We just talked, first time in awhile I socialied with a girl my age. It was nice to have a friend. We walked around campus, and she talked about her family. Shes an only child, and it's just her and her mother in an apartment. Her dad left before she was born.

"I almost had a son" Demi half smiled. Putting her left and on her heart and closing her eyes for just a second.

"Used to?" I didn't want to intrude, but she brought it up so i figured it was okay to ask.

"They said he had a diease, before he was" She said wiping a tear from her eye. Stopping in the middle of the sidewalk. I hugged her tightly. Only can't even imagining what my life would be like without Alex.

"You don't have to tell me." I put my hand on her shoulder, "I understand." She looked up at the sky, at the clouds. Although I felt as if she was looking at more than that. Like she was looking at her baby. Sending good prayers his way.

"No" She smiled sadly. "Everythings ment for a reason, and I, just know, I need to tell you this" I stood there quietly, ready to give her my full attention.

"His name was Cody, we were young, and he convienced me that he was in love with me. He was the best boyfriend I vould ever ask for, and if I ever needed him I could call him. One day we had sex, and it wasn't our first time, but this time it was differnt. The condom broke, and I was pregnant. I told him thinking he would support me, and he said that he was ashamed to be seen with me. That I was stupid, and I made a mistake. That he didn't even want to SEE the baby. I cried, alot, and then I got over. It was a normal regular doctors appointment, and they said he had a disease, a type of deformity. The doctors said there was only a 20% chance he'd even survive the birth" Demi said, heart broken. "I still continued with the pregnancey, wanting to give him, as much of a life as I could, John was born.
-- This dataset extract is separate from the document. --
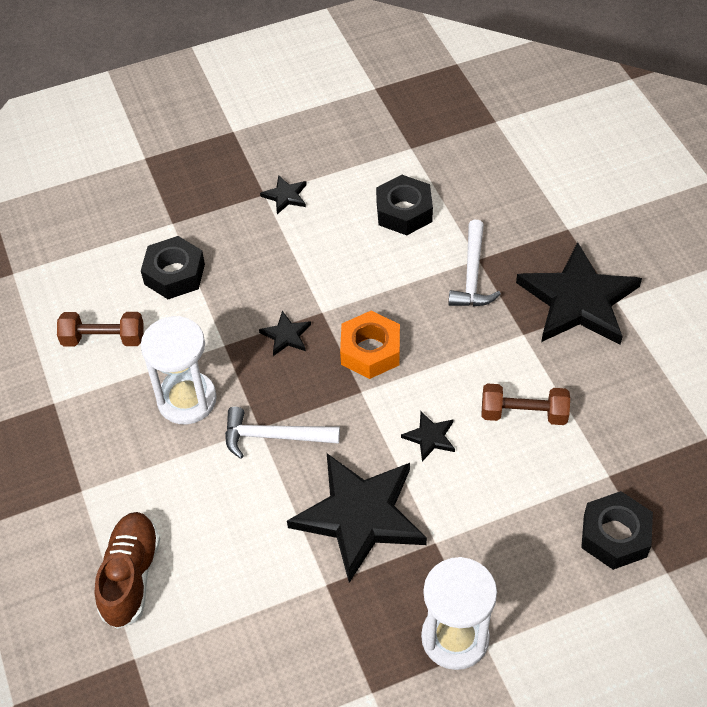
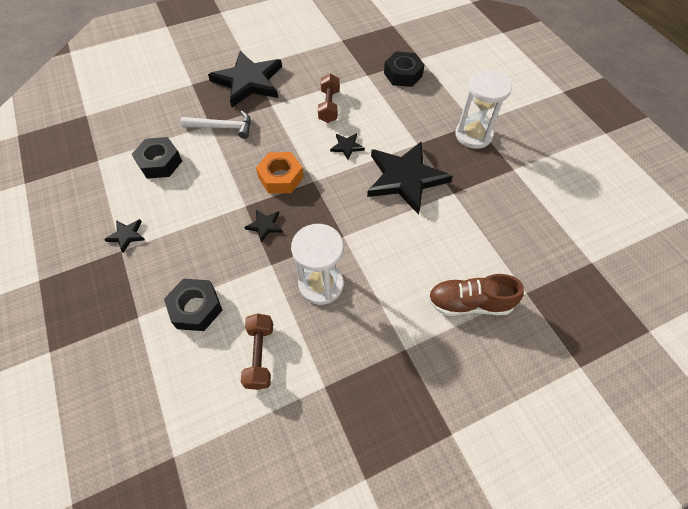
camera: 95 degrees left, 5 degrees up
white hammer [225,407,340,459] -> none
We had the most amazing hour together I could ever ask for, and I wouldn't have traded it for ANYTHING" Demi finished. I thought I had it rough, and I realized Demi would never judge me, she wouldn't care if I had a baby. I still thought I'd keep it to myslf until the time was right. She didn't breakdown. I told her it was okay if she did. Like my dad said its okay to cry sometimes.